JUDAH: Is that what all families do during Hanukah?
JONATHAN: Sort of. Probably not exactly like we do, but sort of. Some of the things we do are Jewish traditions, and some are just traditions that my family made up. Like, I would always ask my Dad to sing “Who Can Retell,” first. That was kind of our own tradition. It’s, you know, a fast song, so while we sang it I would spin around and dance in circles. My father would clap. It’s pretty stupid, really.

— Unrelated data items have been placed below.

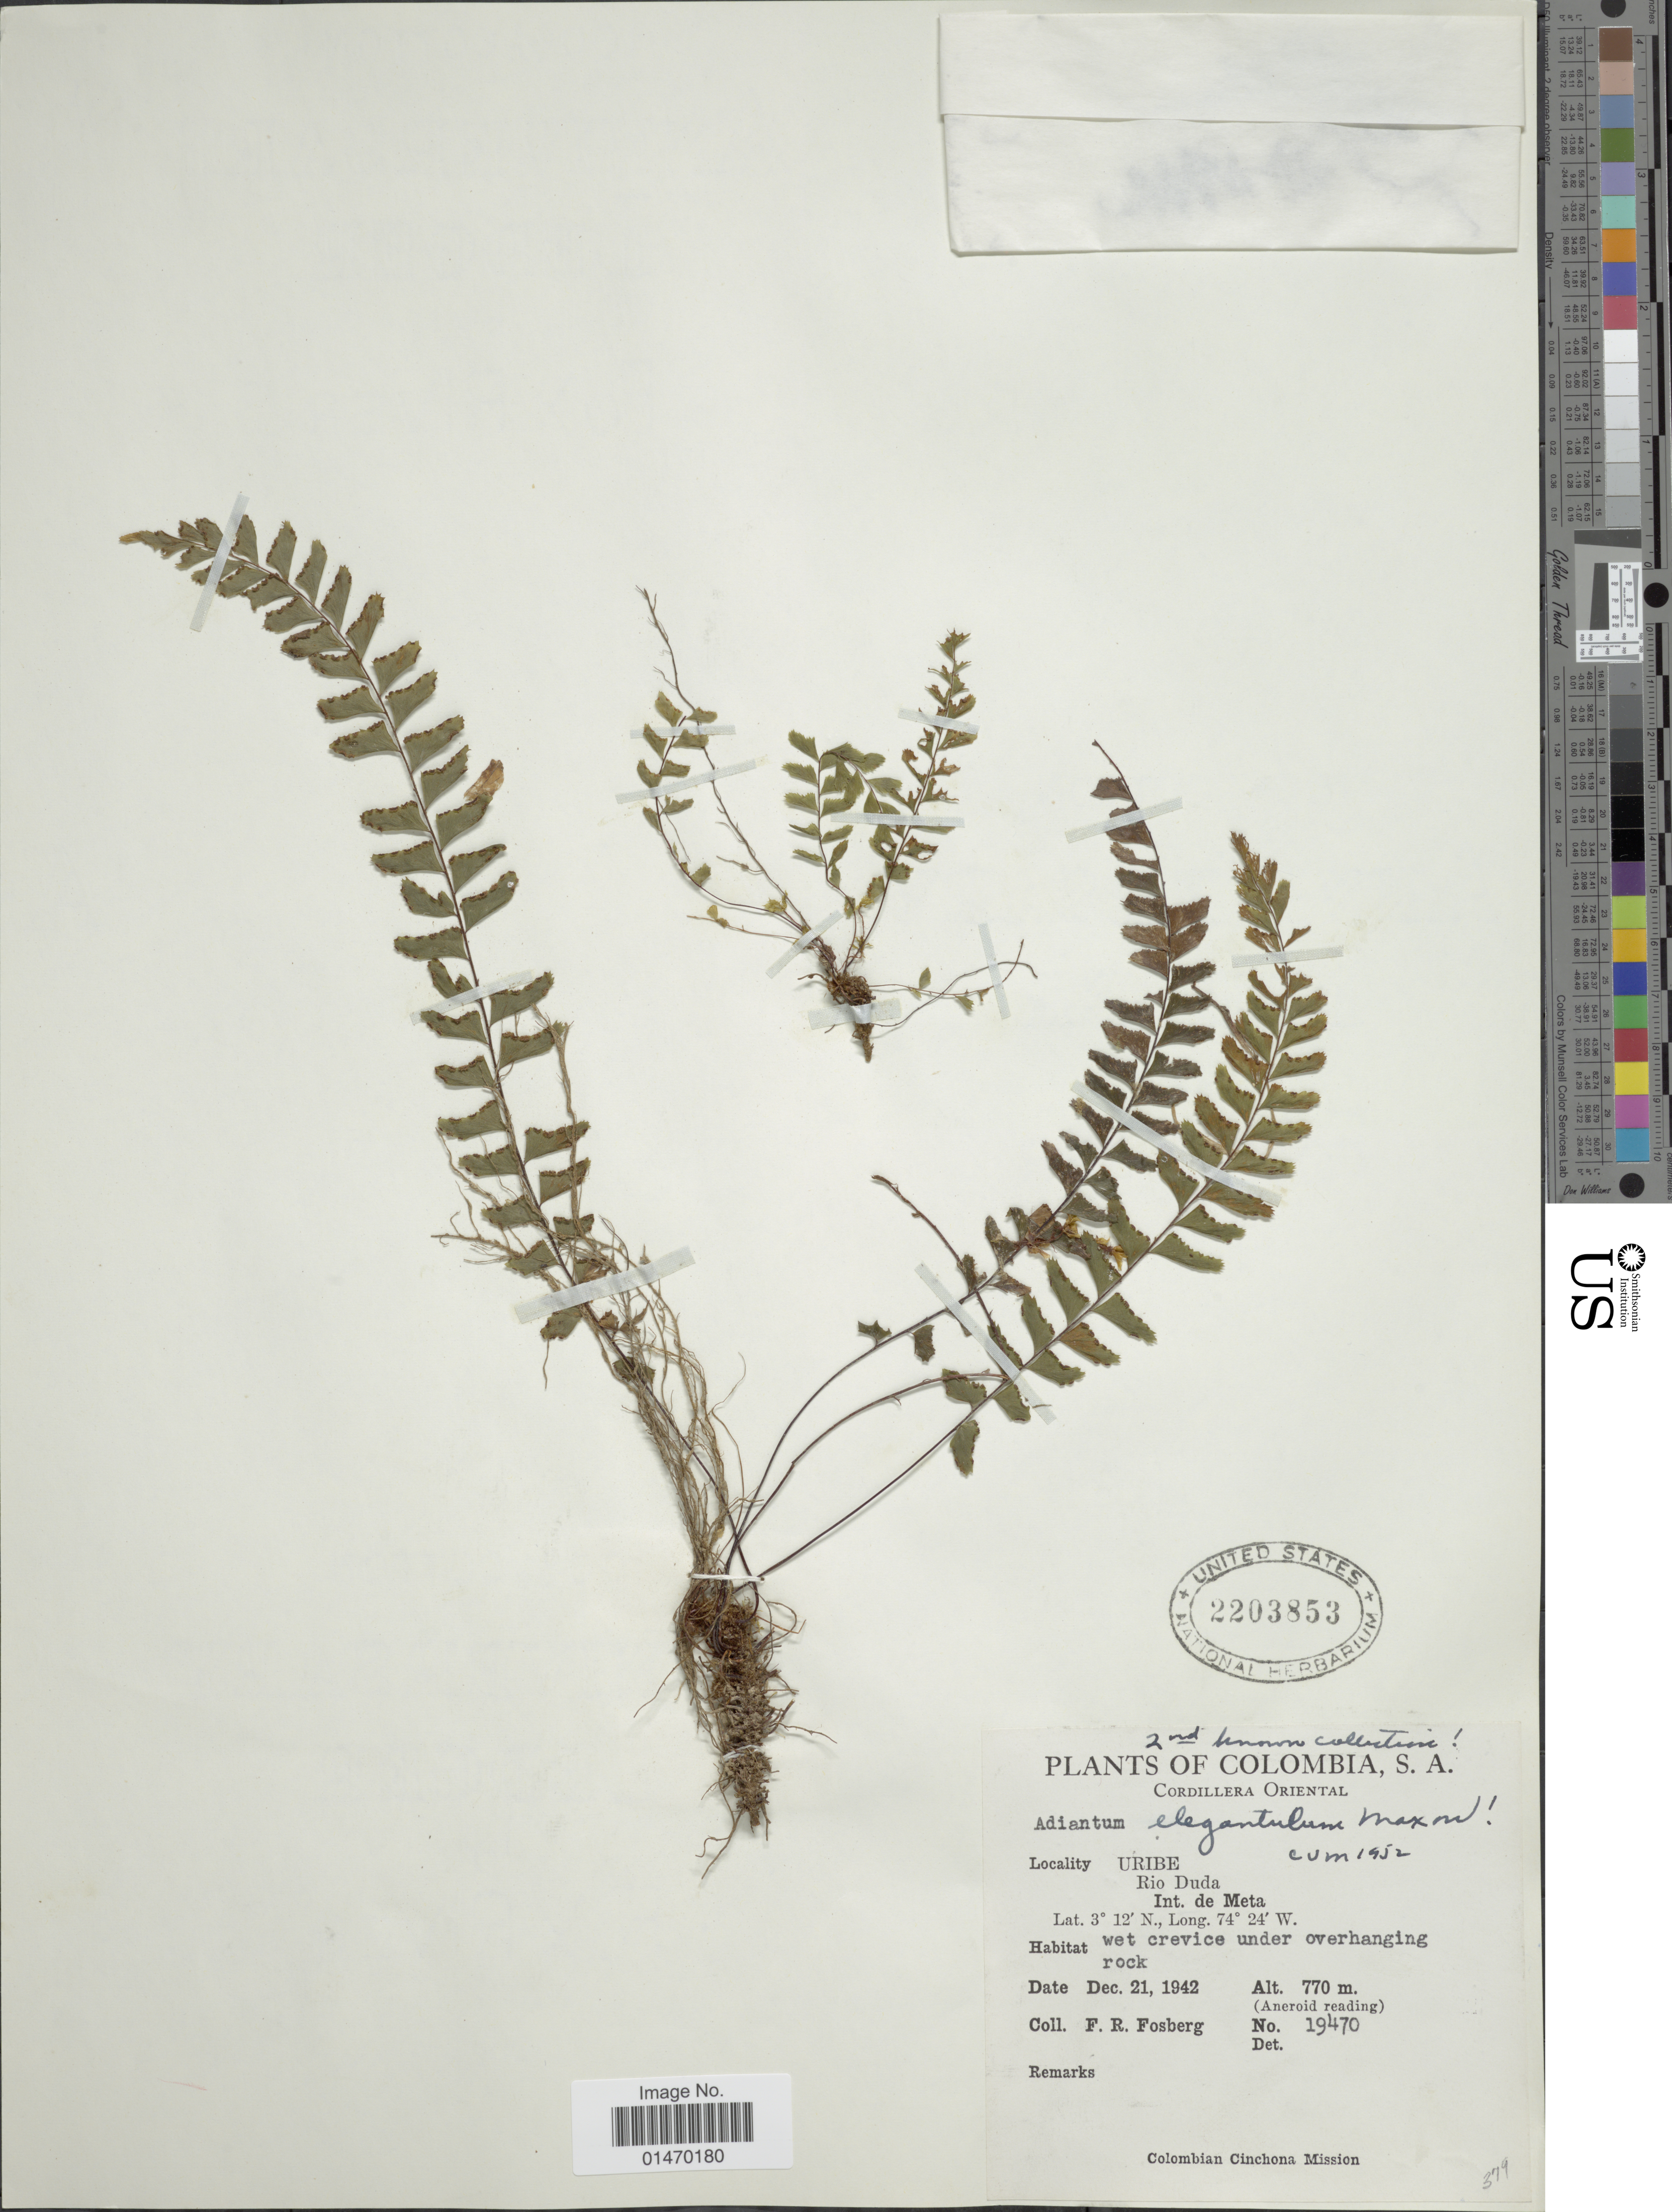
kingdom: Plantae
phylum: Tracheophyta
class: Polypodiopsida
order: Polypodiales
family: Pteridaceae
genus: Adiantum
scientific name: Adiantum elegantulum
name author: Maxon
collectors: F. R. Fosberg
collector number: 19470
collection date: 1942-12-21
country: Colombia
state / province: Meta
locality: Cordillera Oriental, Uribe, Rio Duda.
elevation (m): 770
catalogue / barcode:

JUDAH: Would you sing the song for me?
JONATHAN: Sure. I guess. Sure.
(JUDAH claps as JONATHAN sings.)
Who can retell the things that befell us,
Who can count them?
In every age, a hero or sage
Arose to our aid.
In days of yore in Israel's ancient land
Brave Maccabees roamed the land—
(JUDAH stops clapping.)
JUDAH: Brave Maccabees? You mean us? You mean me?
JONATHAN: Oh. Oh. I shouldn’t have sung that.
JUDAH: Why not?
JONATHAN: It’s just—I don’t think I should have sung that.
JUDAH: What is this holiday about? What is Hanukah?
JONATHAN: I’ll see you tomorrow, OK?
(JONATHAN quickly gets up to leave.)
(JONATHAN runs off. JUDAH notices that JONATHAN has left his sword. He picks it up. Blackout.)